This image is the cover for the book Covert Radio Agents, 1939–1945

Covert Radio Agents, 1939–1945

“A treasure of a book…An authentic adventure saga [and] a very human story generously seasoned with ingenuity, technology and hardy individualism.” —K9YA Telegraph

Includes photos and maps

Clandestine radio operators had one of the most dangerous jobs of World War II. Those in Nazi-occupied Europe for the SOE, MI6, and OSS had a life expectancy of just six weeks. In the Gilbert Islands, the Japanese decapitated seventeen New Zealand coastwatchers.
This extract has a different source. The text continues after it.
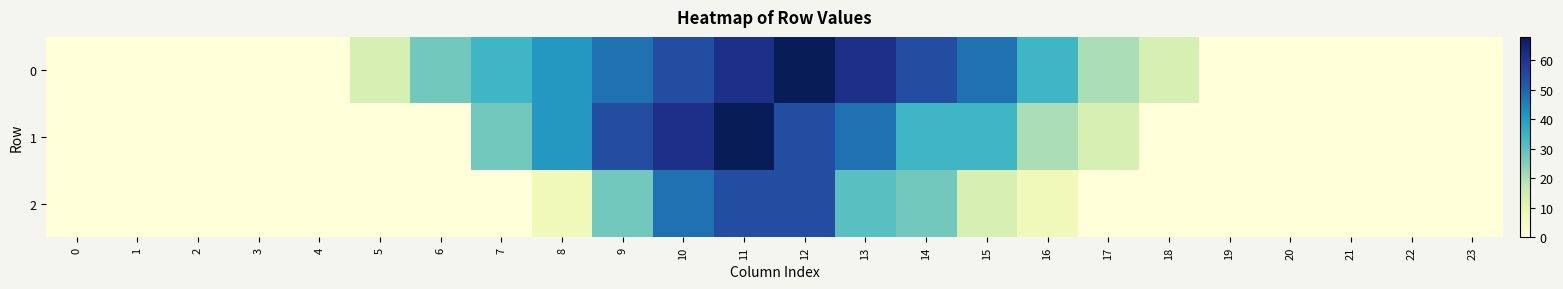

Reading left to right, transcribe all the data shown in this chart.

0: 0=0.0	1=0.0	2=0.0	3=0.0	4=0.0	5=13.6	6=27.2	7=34.0	8=40.8	9=47.6	10=54.4	11=61.2	12=68.0	13=61.2	14=54.4	15=47.6	16=34.0	17=20.4	18=13.6	19=0.0	20=0.0	21=0.0	22=0.0	23=0.0
1: 0=0.0	1=0.0	2=0.0	3=0.0	4=0.0	5=0.0	6=0.0	7=27.2	8=40.8	9=54.4	10=61.2	11=68.0	12=54.4	13=47.6	14=34.0	15=34.0	16=20.4	17=13.6	18=0.0	19=0.0	20=0.0	21=0.0	22=0.0	23=0.0
2: 0=0.0	1=0.0	2=0.0	3=0.0	4=0.0	5=0.0	6=0.0	7=0.0	8=6.8	9=27.2	10=47.6	11=54.4	12=54.4	13=30.8	14=27.2	15=13.6	16=6.8	17=0.0	18=0.0	19=0.0	20=0.0	21=0.0	22=0.0	23=0.0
These highly skilled agents’ main tasks were to maintain regular contact with their home base and pass vital intelligence back. As this meticulously researched book reveals, many operators did more than that. Norwegian Odd Starheim hijacked a ship and sailed it to the Shetlands. In the Solomon Islands Jack Read and Paul Mason warned the defenders of Guadalcanal about incoming enemy air raids, giving American fighters a chance to inflict irreversible damage on the Japanese Air Force. In 1944 Arthur Brown was central to Operation Jedburgh’s success delaying the arrival of the SS Das Reich armored division at the Normandy beachheads. The author also explains in layman’s terms the technology of 1940s radios and the ingenious codes used.

Most importantly, Covert Radio Agents tells the dramatic human stories of these gallant behind-the-lines radio agents. Who were they? How were they trained? How did they survive against the odds? This is a highly informative and uplifting history of World War II’s unsung heroes.